So far, this blog has covered pretty frivolous topics. There was the quiz entitled “Which Bavarian beer festival are you?”. There was the humorous poem I dedicated to my travel buddy Carolyn. And I am currently working on a post entirely dedicated to the best butter pretzel in Munich.
But - if you will allow me - today I would like step away from this blithe and light-hearted tone to tackle a topic which goes a little bit beyond my usual emoji-referencing, pun-encrusted prose. You see I recently went to Jerusalem, and I had a bit of a revelation I would like to share.
Let me start by saying that Jerusalem is hands down one of the most fascinating places I have ever been to. Maybe even the MOST fascinating place on Earth (let me get back to you on that when I have seen all the places on Earth).
Let me break it down for you: Jerusalem is considered a sacred site by three of the largest religions in the world - Judaism, Islam and Christianity. It is divided into four quarters: Jewish, Muslim, Christian and - just to keep things interesting - Armenian. It is considered the capital of both Israel and Palestine. It has witnessed significant conflict, interchangeably besieged and occupied by various groups throughout history. The Persians, the Romans, the Byzantines, the Ottoman empire, the British empire - basically any empire worth its pillaging-and-plundering salt has set up camp here at some point.
I chose to visit Jerusalem on one of the most significant days of the year. It was Easter Sunday in the Christian calendar and Passover in the Jewish calendar. I wish I could tell you this was thoughtfully planned out by me, but actually it was sheer ass. I didn’t even realise it was Easter Sunday until 11.00 am. #expat
I guess that history and contemporary politics would have me see the opportunity for conflict in this. It would have me notice the different groups in the different quarters with their different beliefs and see one big recipe for disaster.
Actually, what struck me about Jerusalem was not how different everyone was, but how similar we all are.
I have already mentioned that this is a place that is of sacred significance to three major religions. While I was I Jerusalem, I saw people from each of these faiths who had travelled to pay homage to their deity. They were all there following an education that had led them to believe that a certain way of life was a good one.
And don’t get me wrong, I wasn’t born yesterday. If this was the end of it we’d all hold hands, form a circle and sing Kumbaya. But it’s not. These people are all leading a life they think is good, but they are also leading a life they think is “right” and this is where shit gets complicated.

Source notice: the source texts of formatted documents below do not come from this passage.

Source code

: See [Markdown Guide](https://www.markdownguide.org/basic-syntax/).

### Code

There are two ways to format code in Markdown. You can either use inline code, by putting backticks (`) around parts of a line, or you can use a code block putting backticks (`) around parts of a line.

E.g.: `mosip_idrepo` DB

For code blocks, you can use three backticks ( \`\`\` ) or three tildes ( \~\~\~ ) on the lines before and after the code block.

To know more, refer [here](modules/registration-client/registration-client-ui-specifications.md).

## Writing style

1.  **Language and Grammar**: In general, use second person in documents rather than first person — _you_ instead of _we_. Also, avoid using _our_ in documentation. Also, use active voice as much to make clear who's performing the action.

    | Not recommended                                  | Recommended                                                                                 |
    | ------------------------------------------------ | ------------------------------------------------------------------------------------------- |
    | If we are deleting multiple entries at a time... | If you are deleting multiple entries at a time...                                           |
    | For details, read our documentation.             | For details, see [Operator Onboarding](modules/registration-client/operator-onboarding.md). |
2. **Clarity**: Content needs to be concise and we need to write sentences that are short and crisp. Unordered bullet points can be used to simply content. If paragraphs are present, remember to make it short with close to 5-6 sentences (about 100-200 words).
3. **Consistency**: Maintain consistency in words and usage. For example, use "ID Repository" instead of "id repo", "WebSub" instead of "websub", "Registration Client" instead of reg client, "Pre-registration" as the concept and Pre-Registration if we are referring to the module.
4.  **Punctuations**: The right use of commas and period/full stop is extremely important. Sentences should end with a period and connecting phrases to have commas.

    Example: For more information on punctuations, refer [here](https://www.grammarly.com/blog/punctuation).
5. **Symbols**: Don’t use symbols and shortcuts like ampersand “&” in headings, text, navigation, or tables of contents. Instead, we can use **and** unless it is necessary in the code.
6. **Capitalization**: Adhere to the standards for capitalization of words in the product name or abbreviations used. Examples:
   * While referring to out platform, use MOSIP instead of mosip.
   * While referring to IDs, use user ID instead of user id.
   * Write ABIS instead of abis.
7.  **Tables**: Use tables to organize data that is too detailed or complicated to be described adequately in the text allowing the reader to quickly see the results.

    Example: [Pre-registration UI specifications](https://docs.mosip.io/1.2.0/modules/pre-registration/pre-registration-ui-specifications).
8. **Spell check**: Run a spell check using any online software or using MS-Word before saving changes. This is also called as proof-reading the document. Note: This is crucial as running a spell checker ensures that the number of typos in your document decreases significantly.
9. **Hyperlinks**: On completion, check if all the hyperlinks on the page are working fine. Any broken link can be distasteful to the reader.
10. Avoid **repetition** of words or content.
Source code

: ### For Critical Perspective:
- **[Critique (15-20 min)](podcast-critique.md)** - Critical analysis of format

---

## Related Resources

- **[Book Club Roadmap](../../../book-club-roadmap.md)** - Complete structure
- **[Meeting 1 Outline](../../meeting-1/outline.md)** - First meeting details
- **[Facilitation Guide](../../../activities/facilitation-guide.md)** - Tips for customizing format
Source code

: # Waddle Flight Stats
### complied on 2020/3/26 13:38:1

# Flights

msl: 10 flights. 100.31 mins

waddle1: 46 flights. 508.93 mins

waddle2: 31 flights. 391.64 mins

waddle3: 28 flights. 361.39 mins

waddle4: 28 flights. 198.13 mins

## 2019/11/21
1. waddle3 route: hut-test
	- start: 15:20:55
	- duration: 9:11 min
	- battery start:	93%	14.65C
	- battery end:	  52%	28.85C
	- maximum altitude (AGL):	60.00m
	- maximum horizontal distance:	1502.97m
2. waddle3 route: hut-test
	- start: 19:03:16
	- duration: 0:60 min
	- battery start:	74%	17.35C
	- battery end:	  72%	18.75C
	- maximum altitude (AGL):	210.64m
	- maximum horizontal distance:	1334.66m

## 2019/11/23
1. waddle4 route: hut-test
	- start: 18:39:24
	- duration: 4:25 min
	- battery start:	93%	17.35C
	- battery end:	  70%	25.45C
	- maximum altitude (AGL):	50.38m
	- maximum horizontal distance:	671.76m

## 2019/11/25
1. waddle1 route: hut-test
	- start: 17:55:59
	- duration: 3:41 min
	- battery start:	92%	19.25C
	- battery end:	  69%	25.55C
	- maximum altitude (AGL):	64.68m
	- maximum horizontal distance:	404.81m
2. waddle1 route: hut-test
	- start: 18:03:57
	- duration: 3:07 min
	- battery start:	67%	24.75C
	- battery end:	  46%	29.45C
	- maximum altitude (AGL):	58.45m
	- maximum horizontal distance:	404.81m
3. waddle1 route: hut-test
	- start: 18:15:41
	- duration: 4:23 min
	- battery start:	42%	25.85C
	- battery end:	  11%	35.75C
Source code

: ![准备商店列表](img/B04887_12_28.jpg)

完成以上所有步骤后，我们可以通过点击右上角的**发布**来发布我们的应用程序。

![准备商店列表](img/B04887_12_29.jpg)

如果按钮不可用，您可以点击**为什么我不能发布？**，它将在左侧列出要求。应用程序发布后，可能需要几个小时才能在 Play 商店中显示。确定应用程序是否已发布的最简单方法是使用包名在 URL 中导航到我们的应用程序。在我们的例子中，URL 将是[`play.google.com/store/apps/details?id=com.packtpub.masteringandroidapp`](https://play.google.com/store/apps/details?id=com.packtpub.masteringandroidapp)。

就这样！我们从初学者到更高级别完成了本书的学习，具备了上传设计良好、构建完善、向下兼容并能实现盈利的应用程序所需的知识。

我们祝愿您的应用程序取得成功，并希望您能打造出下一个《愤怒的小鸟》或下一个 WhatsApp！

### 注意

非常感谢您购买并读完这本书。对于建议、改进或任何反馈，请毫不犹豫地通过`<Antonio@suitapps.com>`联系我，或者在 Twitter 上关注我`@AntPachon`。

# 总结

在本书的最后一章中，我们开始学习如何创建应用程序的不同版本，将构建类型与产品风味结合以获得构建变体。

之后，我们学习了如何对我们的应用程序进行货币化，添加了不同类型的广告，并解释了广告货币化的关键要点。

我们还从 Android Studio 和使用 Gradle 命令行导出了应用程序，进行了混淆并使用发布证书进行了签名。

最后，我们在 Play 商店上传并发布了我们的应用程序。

Jewish people are traditionally taught they are the chosen ones; that they have a divine entitlement to occupy this city and it's surrounding area. Muslim people have been traditionally taught to struggle against non-believers. And don’t even get me started on the Christians, who mounted several hundred years of crusades on this city to free it from its Muslim rulers at the time. It’s like a three-way tie of the World Cup and everyone thinks they should win. Only worse!
I grew up in one of the most multicultural cities in the world. I went to a High School where, as an Australian of British ancestry, I was actually a minority. I have travelled relatively extensively. I have friends and acquaintances from all corners of the world, from many different cultural and religious backgrounds, with many different political beliefs.
I know enough amazing people from different walks of life to claim that there is no right or wrong way to live our lives. Or more to the point, good people live their lives in very different ways. Yes, humans are capable of very shit things, but at the end of the day most of us are trying to live our lives in the way we have been taught is “right”. This means different things to different people, but essentially we are all united by trying to be good people.
I look at this place and wonder why these people can’t all get along? Why can’t they just live their lives the way they want to, and let others do likewise? And yet I am forced to accept that these idealistic musing are just as inextricably bound to my own social and cultural context.
I came to Jerusalem as a white middle-class female who was raised a very liberal, New-Agey Christian (I would describe my current religious status as: “It”s complicated”) in a country that has never known conflict. How easy it is for me to spout these idealisms given my own background. Am I not being extremely patronising and culturally superior myself? How “multi-cultural” are my friends anyway, and how “westernised” are they despite their backgrounds?
Yes, religion, culture and nationalism are all very heavy topics. I don’t know how culturally-biased my own vision of an ideal world is. I don’t know how practical or realistic it is. But the difference between MY ideal world and that of others is that everyone’s invited. Perhaps I WAS born yesterday, but I think that little difference is a start.